Whenever a structure is used widely, and especially if it’s used for coordination, it becomes incredibly difficult to change it in any significant way. To do so would break existing assumptions for how the system should work (hence the term “breaking change”), and require a significant migration effort to ensure no data gets left behind.
Let’s illustrate this problem with a (significantly) simplified guess of how Dropbox’s data model for a file might look.
- file - owner - title - parent - contents
Computers can uniquely identify a file via its location on the computer (which is why you can’t have two things with the same name in the same folder). For example:
could describe a draft of this article that sits in a folder in a folder on my computer’s desktop.
Using the information provided in this data model, Dropbox could recursively unwrap the
parent field until it had much the same thing:
Path = owner + [recursive-unwrap: parent] + title
Given that Dropbox syncs within your computer’s file system, this is a pretty reasonable path forward.
Now let’s introduce file sharing. The file would now have to be in multiple user’s accounts, which might lead us to change
parents to a list, to capture everyone the file is shared with:
- file - owners --> list - parents --> list ...
How do you identify the file now? There are multiple paths that are valid. You could choose one, but what if that person moves the file? Now the old identifying path is out of date, plus you have to update everyone else who also had access to the file!

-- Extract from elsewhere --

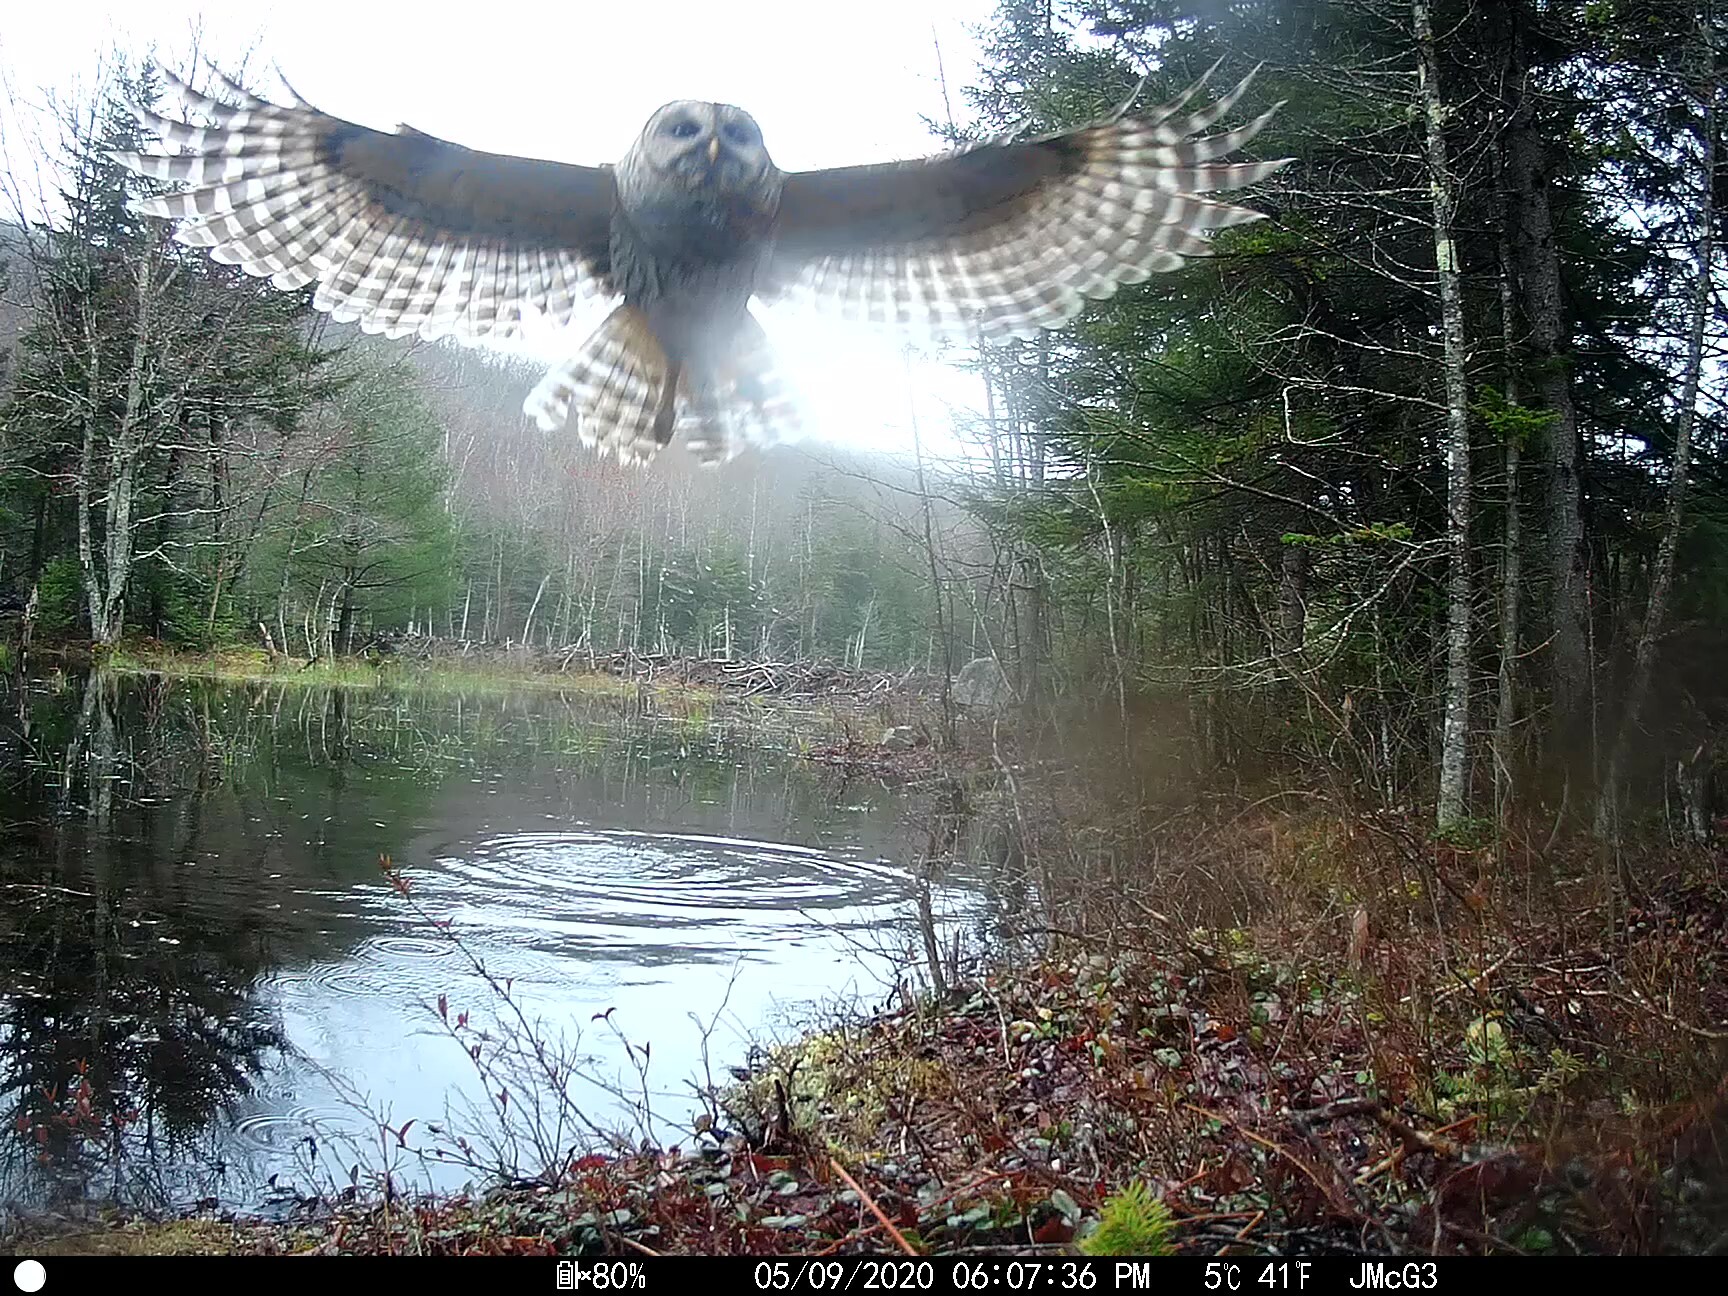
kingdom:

This is where the “stable identifier” mentioned in the excerpt would help. If every article had a unique ID, this problem could be solved. But the original data model didn’t include space for an ID! To introduce this change, not only would every line of code that referred to a file have to be updated, but we’d have to ensure every file also got an ID assigned to it. This is a massive undertaking, and a risky one too.
We could narrow the scope by only adding IDs to shared files, but then we’re back to the earlier of this article: will this internal inconsistency prevent you from presenting an intuitive product externally?
This is the problem with having a data model that doesn’t fit your use cases anymore. To contend with a paradigm shift, by no fault of their own, the old sync engine was now woefully inadequate for handling files in the new, shared-filed world.
This example perfectly summed up each of the three lessons of this article:
- Present an intuitive product that works how others think it should.
- A series of correct decisions in the moment can still lead to a poor outcome down the line.
- Data models are seriously tricky.
Engineering blog posts, especially well-written ones from reputable software companies, provide valuable high-level insight into what engineering challenges a company faces and how they approached the problem. By reading them, you not only familiarize yourself with the terminology, but also with the core challenges you’ll be dealing with as a product manager in your own company.